The agency attributes this activity to the UAC-0056 group - aka SaintBear, UNC2589, TA471, which cybersecurity firm SentinelOne recently reported was targeting Ukrainians with fake translation software. The downloader used in that campaign is Python language-based while the one used in the current campaign is based on the Golang programming language. Otherwise, the two campaigns are identical, the firm says.
In the second alert, CERT-UA warned of the distribution of the archive "Information on the loss of servicemen of the Armed Forces of Ukraine.docx.exe." It contains the bait file "Loss-1001.docx" and the compressed file "googleupdate.exe," the agency says.
After analysis, CERT-UA experts classified the malware as PseudoSteel. Explaining the functionality of the malware, CERT-UA says, "After entering the computer, this malicious program searches for files (* .txt, * .doc, * .docx, * .pdf, * .xls, * .xlsx, * .ppt, * .pptx, * .odt, *. rtf, * .zip, * .rar, * .7z) and uploads them to an external FTP server. This makes the information in these files available to attackers."
With a low level of confidence, CERT-UA attributes this activity to the Russian attack group UAC-0010 - aka Armageddon.
First Cyberwar Is Underway
During a briefing at the Ukraine Media Center, Shchyhol, the head of SSSCIP Ukraine, said: "The first cyber war in human history is now underway."
He spoke about how the entire world's IT society has united in its reaction to injustice and attempts by Russia to destroy Ukraine.

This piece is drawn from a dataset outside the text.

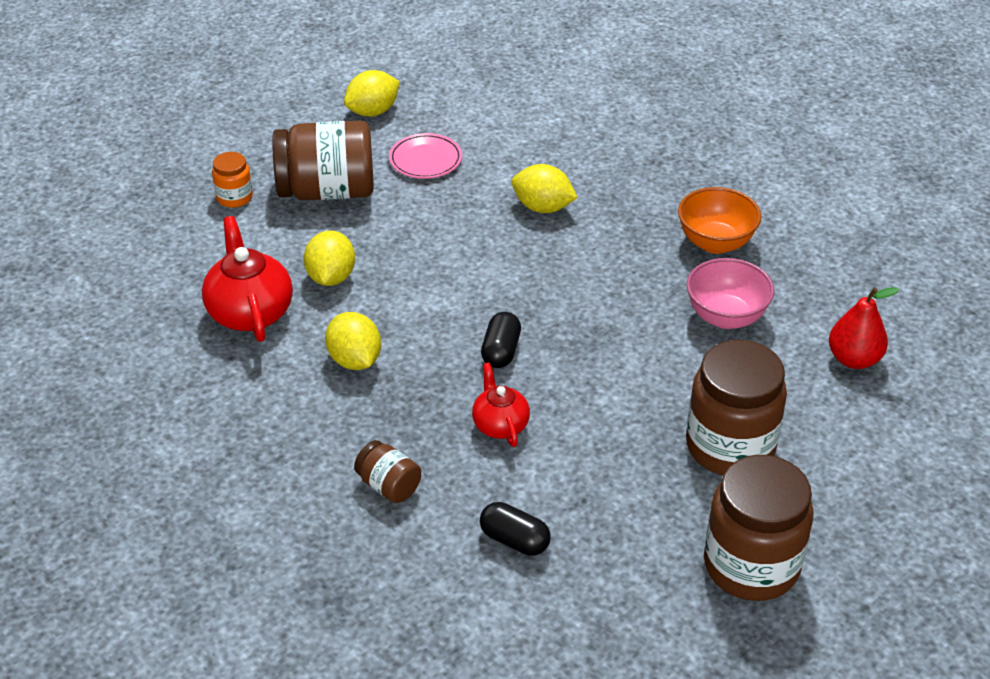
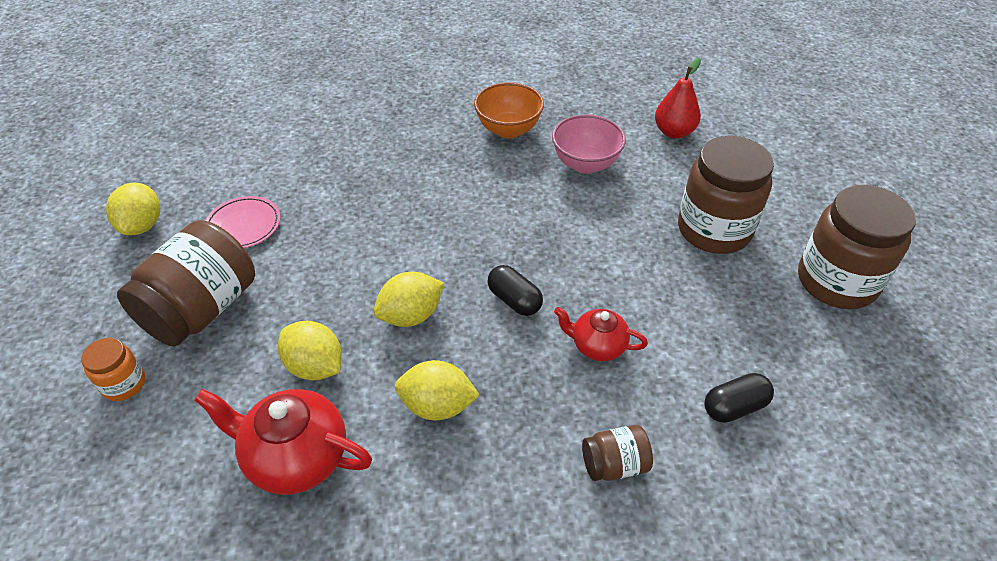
camera: 55 degrees left, 5 degrees up
(543, 207) = (379, 190): yellow lemon -> yellow lemon (411, 315)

"Our service is responsible for protecting information and for cybersecurity. On the eve of the war, we brought together the best IT and cybersecurity professionals, who are now helping us keep Ukraine's information resources safe. Ukrainian IT professionals from around the world quickly cooperated and got in touch with the authorities responsible for cybersecurity," Shchyhol said.

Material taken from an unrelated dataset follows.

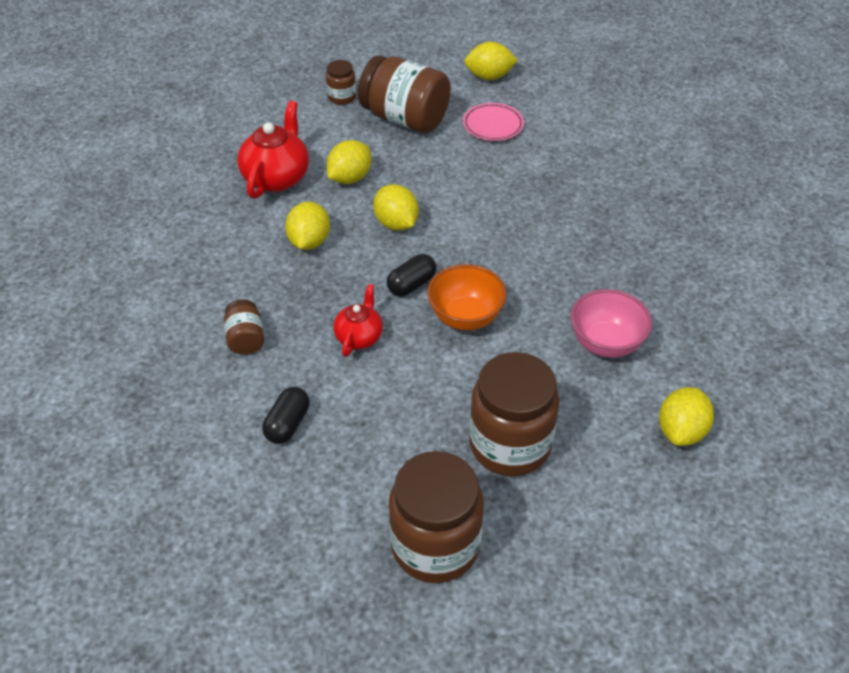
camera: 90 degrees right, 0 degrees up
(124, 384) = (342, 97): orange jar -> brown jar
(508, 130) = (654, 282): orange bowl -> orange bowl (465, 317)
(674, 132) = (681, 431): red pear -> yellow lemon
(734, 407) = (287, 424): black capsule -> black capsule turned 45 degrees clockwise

He added that Ukraine is also helped by the world's leading IT companies, including giants such as Microsoft and Oracle. The main challenge lying ahead, Shchyhol says, is to defeat the enemy in all arenas of the battle, including cyberspace. Citing the ongoing cyberattacks on Ukrainian authorities, he asked users to maintain cyber hygiene and said, "Do not open unknown links. Do not download files whose origin you do not understand. Be critical of all information that comes to you."